Blueprint's search for authenticity in everything they do is literally what led them to Artisan Coffee as their importer for Rwandan coffee. Timko was trying to understand the history of specialty coffee in Rwanda and stumbled onto the story of the PEARL project, which launched Rwanda's rise in the coffee world in 2003. This led him to Michigan State University websites, which eventually led him to get in touch with Ruth Ann Church, who was studying under the director of the PEARL project (Dan Clay) recently. Her "student profile" mentioned she is a coffee importer.
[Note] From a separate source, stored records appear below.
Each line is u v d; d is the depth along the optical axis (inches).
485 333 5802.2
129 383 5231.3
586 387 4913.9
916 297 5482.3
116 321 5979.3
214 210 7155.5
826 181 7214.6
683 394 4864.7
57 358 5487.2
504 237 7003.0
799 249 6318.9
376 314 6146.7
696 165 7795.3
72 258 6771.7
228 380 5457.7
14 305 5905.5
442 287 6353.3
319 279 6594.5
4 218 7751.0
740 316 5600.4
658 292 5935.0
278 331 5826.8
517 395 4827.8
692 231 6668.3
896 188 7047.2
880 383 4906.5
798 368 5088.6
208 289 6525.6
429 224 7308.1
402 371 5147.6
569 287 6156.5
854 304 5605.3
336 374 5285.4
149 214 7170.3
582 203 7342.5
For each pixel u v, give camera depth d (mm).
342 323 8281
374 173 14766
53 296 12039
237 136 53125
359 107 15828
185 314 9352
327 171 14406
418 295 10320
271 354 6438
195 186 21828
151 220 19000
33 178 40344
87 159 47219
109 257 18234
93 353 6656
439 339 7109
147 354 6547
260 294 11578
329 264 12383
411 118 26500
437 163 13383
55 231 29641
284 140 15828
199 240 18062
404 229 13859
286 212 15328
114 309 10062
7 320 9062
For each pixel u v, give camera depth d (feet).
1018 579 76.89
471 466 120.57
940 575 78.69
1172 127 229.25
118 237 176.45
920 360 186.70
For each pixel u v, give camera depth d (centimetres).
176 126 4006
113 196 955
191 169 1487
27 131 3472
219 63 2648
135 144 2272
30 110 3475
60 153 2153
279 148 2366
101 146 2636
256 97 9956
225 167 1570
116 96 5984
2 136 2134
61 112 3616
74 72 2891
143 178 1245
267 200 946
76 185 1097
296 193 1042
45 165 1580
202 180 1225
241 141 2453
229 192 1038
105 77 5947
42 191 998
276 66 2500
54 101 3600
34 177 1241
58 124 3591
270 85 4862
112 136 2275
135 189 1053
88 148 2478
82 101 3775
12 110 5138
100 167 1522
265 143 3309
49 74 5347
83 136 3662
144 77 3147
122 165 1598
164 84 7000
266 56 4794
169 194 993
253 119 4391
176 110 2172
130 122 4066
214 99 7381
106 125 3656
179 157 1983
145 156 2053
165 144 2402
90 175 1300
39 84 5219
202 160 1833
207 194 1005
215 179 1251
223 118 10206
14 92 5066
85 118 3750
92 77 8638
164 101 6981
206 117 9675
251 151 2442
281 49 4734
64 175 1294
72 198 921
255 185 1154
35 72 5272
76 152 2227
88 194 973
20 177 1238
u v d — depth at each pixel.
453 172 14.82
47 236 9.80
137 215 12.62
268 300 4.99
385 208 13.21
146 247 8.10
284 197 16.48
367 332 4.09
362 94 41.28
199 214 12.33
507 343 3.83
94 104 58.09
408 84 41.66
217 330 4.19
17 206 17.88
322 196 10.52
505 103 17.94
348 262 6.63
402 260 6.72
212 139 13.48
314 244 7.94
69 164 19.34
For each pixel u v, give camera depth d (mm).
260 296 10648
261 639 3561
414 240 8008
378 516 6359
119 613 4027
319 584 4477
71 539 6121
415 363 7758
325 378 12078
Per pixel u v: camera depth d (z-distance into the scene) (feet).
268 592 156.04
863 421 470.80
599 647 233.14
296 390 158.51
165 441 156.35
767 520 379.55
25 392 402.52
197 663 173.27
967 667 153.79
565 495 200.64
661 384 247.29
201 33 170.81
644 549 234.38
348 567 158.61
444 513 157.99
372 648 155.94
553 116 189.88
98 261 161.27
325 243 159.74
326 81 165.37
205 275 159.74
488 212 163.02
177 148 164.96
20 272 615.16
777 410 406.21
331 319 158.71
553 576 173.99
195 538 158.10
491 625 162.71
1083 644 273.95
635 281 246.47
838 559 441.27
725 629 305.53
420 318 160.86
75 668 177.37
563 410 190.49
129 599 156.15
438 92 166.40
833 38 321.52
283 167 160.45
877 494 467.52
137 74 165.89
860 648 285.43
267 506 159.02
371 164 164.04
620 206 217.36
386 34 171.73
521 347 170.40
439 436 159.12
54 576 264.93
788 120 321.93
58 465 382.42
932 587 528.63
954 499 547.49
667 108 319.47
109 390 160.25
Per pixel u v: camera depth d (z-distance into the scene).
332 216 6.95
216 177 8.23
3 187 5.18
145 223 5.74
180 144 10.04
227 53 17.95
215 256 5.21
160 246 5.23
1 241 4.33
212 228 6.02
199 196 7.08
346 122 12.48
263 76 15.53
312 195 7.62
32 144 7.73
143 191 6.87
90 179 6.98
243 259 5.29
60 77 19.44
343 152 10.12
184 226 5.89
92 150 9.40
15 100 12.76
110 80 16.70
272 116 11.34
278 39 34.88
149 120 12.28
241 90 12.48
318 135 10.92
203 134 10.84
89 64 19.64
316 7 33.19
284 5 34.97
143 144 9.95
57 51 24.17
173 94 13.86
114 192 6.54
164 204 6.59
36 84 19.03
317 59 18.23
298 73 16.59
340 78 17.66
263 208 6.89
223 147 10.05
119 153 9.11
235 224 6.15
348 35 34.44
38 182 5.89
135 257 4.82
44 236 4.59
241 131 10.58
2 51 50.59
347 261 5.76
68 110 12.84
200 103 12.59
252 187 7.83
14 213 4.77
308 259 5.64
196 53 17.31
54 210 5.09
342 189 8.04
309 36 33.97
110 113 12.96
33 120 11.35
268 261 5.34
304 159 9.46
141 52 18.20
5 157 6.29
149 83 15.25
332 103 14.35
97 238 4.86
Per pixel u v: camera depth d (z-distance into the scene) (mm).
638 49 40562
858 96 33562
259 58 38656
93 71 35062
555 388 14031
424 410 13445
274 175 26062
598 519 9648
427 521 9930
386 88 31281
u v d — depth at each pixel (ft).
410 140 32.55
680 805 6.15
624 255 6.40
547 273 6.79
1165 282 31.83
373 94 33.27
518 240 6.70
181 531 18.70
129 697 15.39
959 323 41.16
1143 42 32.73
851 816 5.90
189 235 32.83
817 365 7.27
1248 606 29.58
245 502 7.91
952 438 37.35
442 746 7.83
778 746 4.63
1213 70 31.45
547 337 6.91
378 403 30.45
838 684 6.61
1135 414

So five years after the fabled start of Blueprint, amazing projects are gearing up. One involves a microscope. It seems a microscope would be more beneficial than a telescope for the women of Ejo Heza, the sub-group at Kopakama cooperative that grows the coffee Blueprint buys. Watch this space, as the concept of a great cup of coffee may include helping coffee farmers monitor their soil with microscopes!


















Monday, May 14, 2018

Roaster of the Week: Zeke's Coffee in Baltimore

May 14, 2018
Zeke's Coffee Roasters opened in Baltimore in 2005. It's a family-owned, family-run business with three cafes now, (Baltimore, the "original", DC and Pittsburgh). The retail operation also services seven farmers markets every week! They have a growing wholesale segment, which today is even larger than the retail business in terms of volume.

Brett's selfie
Zeke's was the pioneer roaster in their market, ahead of the others in serving up fresh-roasted, great-tasting, specialty coffee in Baltimore, according to Brett Rhodes, Sales and Special Events Manager. They were sourcing quality coffee and paying attention to roast profiles and freshness before it became a "hot" thing to do in 2009. Brett says their roasters, Dennis Doxy and Nick Hedinger, are the center of their operation. Consumers have grown to appreciate the lighter roast that Zeke's offers, so Dennis and Nick must be sure their fans aren't disappointed.

With their first-mover advantage, Zeke's has built a strong brand identity in the market. They offer several blends with special names that have loyal customers like 1812 Espresso, Tell Tale Dark, Charm City and Armistead's Blend. Brett says people may not know it, but they taste the fact that Zeke's turns over their entire roasted inventory every week. They only sell fresh coffee.

"Another one of the keys to growth," says Brett, "is our customer service. We're small enough that customers feel like we're approachable. We have great employees who go the extra mile to help customers." Brett says they are rolling out new programs this year to help their customers have an even better experience with Zeke's: mobile-ordering for consumers and "blue cart" for the restaurant industry.




Brett is excited to bring the Rwanda Ejo Heza women-grown coffee, imported by Artisan Coffee Imports, into their offerings of high quality, single origin coffees. He expects customers in all three cafes to be intrigued by its newness, and then to come back for more of its fruity, citrus with chocolate and spicy notes. The story of the women this coffee benefits is a draw also. Especially in this month where we celebrate mothers, consumers want to pay tribute to the women farmers whose lives depend on a fair deal from the high-quality coffee they sell.
Women of Ejo Heza during a picking day at their community plot.